What to do:
Please reproduce all of the records below word for word.

Records supplied:
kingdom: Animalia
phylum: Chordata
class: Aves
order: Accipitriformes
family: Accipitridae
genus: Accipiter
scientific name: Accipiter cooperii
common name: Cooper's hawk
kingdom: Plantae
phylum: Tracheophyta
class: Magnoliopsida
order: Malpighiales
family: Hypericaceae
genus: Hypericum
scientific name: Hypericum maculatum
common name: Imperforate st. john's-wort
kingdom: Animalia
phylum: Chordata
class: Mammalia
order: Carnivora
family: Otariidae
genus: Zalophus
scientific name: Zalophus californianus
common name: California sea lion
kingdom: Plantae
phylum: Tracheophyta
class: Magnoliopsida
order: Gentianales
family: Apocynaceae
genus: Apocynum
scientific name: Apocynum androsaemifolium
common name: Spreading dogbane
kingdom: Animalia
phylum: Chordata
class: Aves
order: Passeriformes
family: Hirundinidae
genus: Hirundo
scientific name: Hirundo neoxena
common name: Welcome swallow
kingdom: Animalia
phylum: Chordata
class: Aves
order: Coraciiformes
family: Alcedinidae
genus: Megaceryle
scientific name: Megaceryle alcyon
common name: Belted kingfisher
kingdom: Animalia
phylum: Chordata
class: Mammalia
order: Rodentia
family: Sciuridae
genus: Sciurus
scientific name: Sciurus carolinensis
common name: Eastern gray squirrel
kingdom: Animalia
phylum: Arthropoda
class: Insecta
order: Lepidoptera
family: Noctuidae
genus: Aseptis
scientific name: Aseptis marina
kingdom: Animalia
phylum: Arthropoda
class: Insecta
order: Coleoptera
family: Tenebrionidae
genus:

Solved problem:
kingdom: Animalia
phylum: Chordata
class: Aves
order: Accipitriformes
family: Accipitridae
genus: Accipiter
scientific name: Accipiter cooperii
common name: Cooper's hawk
kingdom: Plantae
phylum: Tracheophyta
class: Magnoliopsida
order: Malpighiales
family: Hypericaceae
genus: Hypericum
scientific name: Hypericum maculatum
common name: Imperforate st. john's-wort
kingdom: Animalia
phylum: Chordata
class: Mammalia
order: Carnivora
family: Otariidae
genus: Zalophus
scientific name: Zalophus californianus
common name: California sea lion
kingdom: Plantae
phylum: Tracheophyta
class: Magnoliopsida
order: Gentianales
family: Apocynaceae
genus: Apocynum
scientific name: Apocynum androsaemifolium
common name: Spreading dogbane
kingdom: Animalia
phylum: Chordata
class: Aves
order: Passeriformes
family: Hirundinidae
genus: Hirundo
scientific name: Hirundo neoxena
common name: Welcome swallow
kingdom: Animalia
phylum: Chordata
class: Aves
order: Coraciiformes
family: Alcedinidae
genus: Megaceryle
scientific name: Megaceryle alcyon
common name: Belted kingfisher
kingdom: Animalia
phylum: Chordata
class: Mammalia
order: Rodentia
family: Sciuridae
genus: Sciurus
scientific name: Sciurus carolinensis
common name: Eastern gray squirrel
kingdom: Animalia
phylum: Arthropoda
class: Insecta
order: Lepidoptera
family: Noctuidae
genus: Aseptis
scientific name: Aseptis marina
kingdom: Animalia
phylum: Arthropoda
class: Insecta
order: Coleoptera
family: Tenebrionidae
genus:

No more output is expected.